By 2100, studies project that global sea level will rise another 1 to 4 feet, with an uncertain range of 0.66 to 6.6 feet.
The contribution of thermal expansion, ice sheets, and small glaciers to sea level rise is relatively well studied, but the impact of climate change on the Greenland and Antarctic ice sheets is poorly understood and represents an active area of research. Changes in ice sheets are expected to increase sea levels by 1.2 to 8 inches by the end of this century.
Past and projected sea level rise from 1800 to 2100. The orange line on the right shows the current projected range of 1 to 4 feet of sea level rise by 2100. The wide range (0.66 feet to 6.6 feet) reflects uncertainty about how glaciers and ice sheets will respond to climate change. Source:NCA, 2014. Click image to view larger version. Regional and local factors will influence relative sea level rise for specific coastlines around the world in the future. For example, the relative rise in sea level depends on changes in land elevation (subsidence) or elevation (uplift). If these historical geologic forces continue, a 2-foot rise in global sea level by 2100 would result in the following relative sea-level rise:
Mitigating Climate Change
Relative sea-level rise also depends on local changes in currents, winds, salinity and water temperature, as well as the presence of thinning ice.
Ocean acidification adversely affects many marine species, including plankton, molluscs, oysters, and corals. As ocean acidity increases, the availability of calcium carbonate decreases. Calcium carbonate is a major building block for the shells and skeletons of many marine organisms. CO if atmospheric
With concentrations increasing at current rates, a combination of climate warming and ocean acidification could reduce coral reef growth by as much as 50% by 2050.
As atmospheric carbon dioxide (CO2) emissions dissolve in the oceans, the oceans become more acidic. This difference is measured on the pH scale, with lower values being more acidic.

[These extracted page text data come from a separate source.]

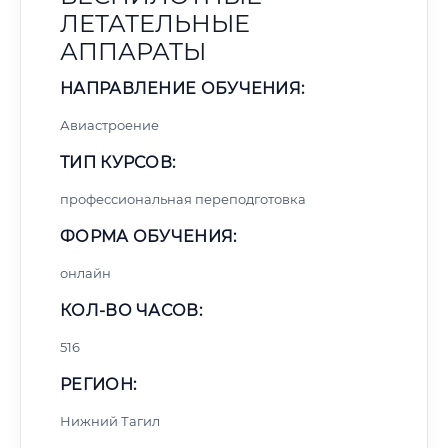
ЛЕТАТЕЛЬНЫЕ
АППАРАТЫ
НАПРАВЛЕНИЕ ОБУЧЕНИЯ:
Авиастроение
ТИП КУРСОВ:
профессиональная переподготовка
ФОРМА ОБУЧЕНИЯ:
онлайн
КОЛ-ВО ЧАСОВ:
516
РЕГИОН:
Нижний Тагил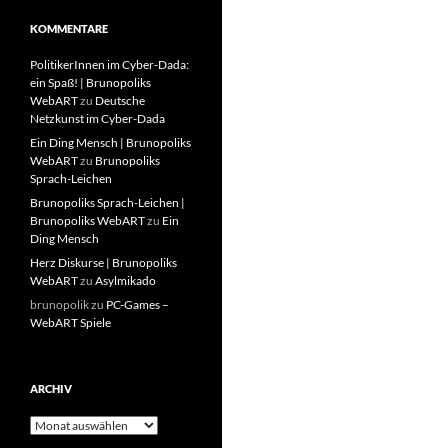
KOMMENTARE
PolitikerInnen im Cyber-Dada:
ein Spaß! | Brunopoliks
WebART
zu
Deutsche
Netzkunst im Cyber-Dada
Ein Ding Mensch | Brunopoliks
WebART
zu
Brunopoliks
Sprach-Leichen
Brunopoliks Sprach-Leichen |
Brunopoliks WebART
zu
Ein
Ding Mensch
Herz Diskurse | Brunopoliks
WebART
zu
Asylmikado
brunopolik
zu
PC-Games –
WebART Spiele
ARCHIV
Archiv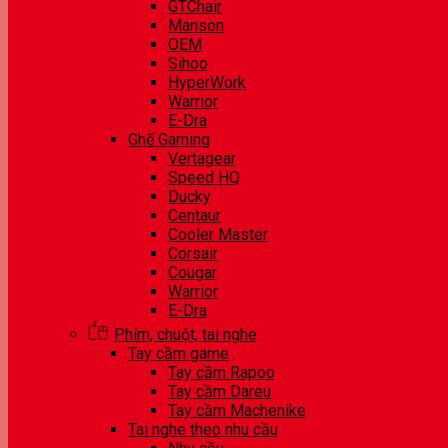
GTChair
Manson
OEM
Sihoo
HyperWork
Warrior
E-Dra
Ghế Gaming
Vertagear
Speed HQ
Ducky
Centaur
Cooler Master
Corsair
Cougar
Warrior
E-Dra
Phím, chuột, tai nghe
Tay cầm game
Tay cầm Rapoo
Tay cầm Dareu
Tay cầm Machenike
Tai nghe theo nhu cầu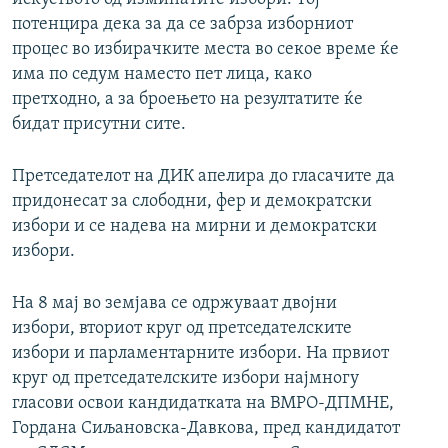
потенцира дека за да се забрза изборниот
процес во избирачките места во секое време ќе
има по седум наместо пет лица, како
претходно, а за броењето на резултатите ќе
бидат присутни сите.
Претседателот на ДИК апелира до гласачите да
придонесат за слободни, фер и демократски
избори и се надева на мирни и демократски
избори.
На 8 мај во земјава се одржуваат двојни
избори, вториот круг од претседателските
избори и парламентарните избори. На првиот
круг од претседателските избори најмногу
гласови освои кандидатката на ВМРО-ДПМНЕ,
Гордана Сиљановска-Давкова, пред кандидатот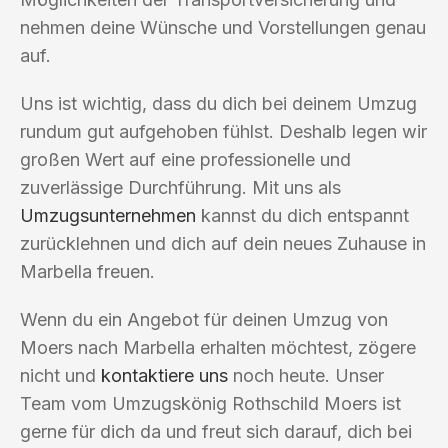
nehmen deine Wünsche und Vorstellungen genau
auf.
Uns ist wichtig, dass du dich bei deinem Umzug
rundum gut aufgehoben fühlst. Deshalb legen wir
großen Wert auf eine professionelle und
zuverlässige Durchführung. Mit uns als
Umzugsunternehmen
kannst du dich entspannt
zurücklehnen und dich auf dein neues Zuhause in
Marbella freuen.
Wenn du ein Angebot für deinen Umzug von
Moers nach Marbella erhalten möchtest, zögere
nicht und
kontaktiere uns
noch heute. Unser
Team vom Umzugskönig Rothschild Moers ist
gerne für dich da und freut sich darauf, dich bei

Ocean pH has decreased by approximately 0.1 pH units since pre-industrial times, which equates to approximately 30% more acidity. As shown in the chart and map above, ocean pH is projected to decrease further by the end of the century as CO2 concentrations are expected to increase in the future.Source: IPCC, 2013, Chapter 6 Click image to view larger version.
Green Jobs: How Will Climate Change Impact Employment Trends?
 USGCRP (2014) Melillo, Jerry M., Terese (TC) Richmond, and Gary W. Yohe, eds., 2014: Impacts of climate change in the United States: Third National Climate Assessment. US Global Change Research Program.
 IPCC (2013). Climate Change 2013: Physics Foundation Exit. Action Group I Contribution to the Fifth Assessment Report of the Intergovernmental Panel on Climate Change [Stocker, T.F., D. Qin, G.-K. Plattner, M. Tignor, S.K. Allen, J. Boschung, A. Knowles, Y. Zia, V. Becks and P.M. Midgley (ed.)]. Cambridge University Press, Cambridge, United Kingdom and New York, New York, USA.
 NRC (2011). Climate Stabilization Goals: Emissions, Concentrations, and Impacts in the Decades to the Millennium Exit. National Research Council. National Academy Press, Washington, DC, USA.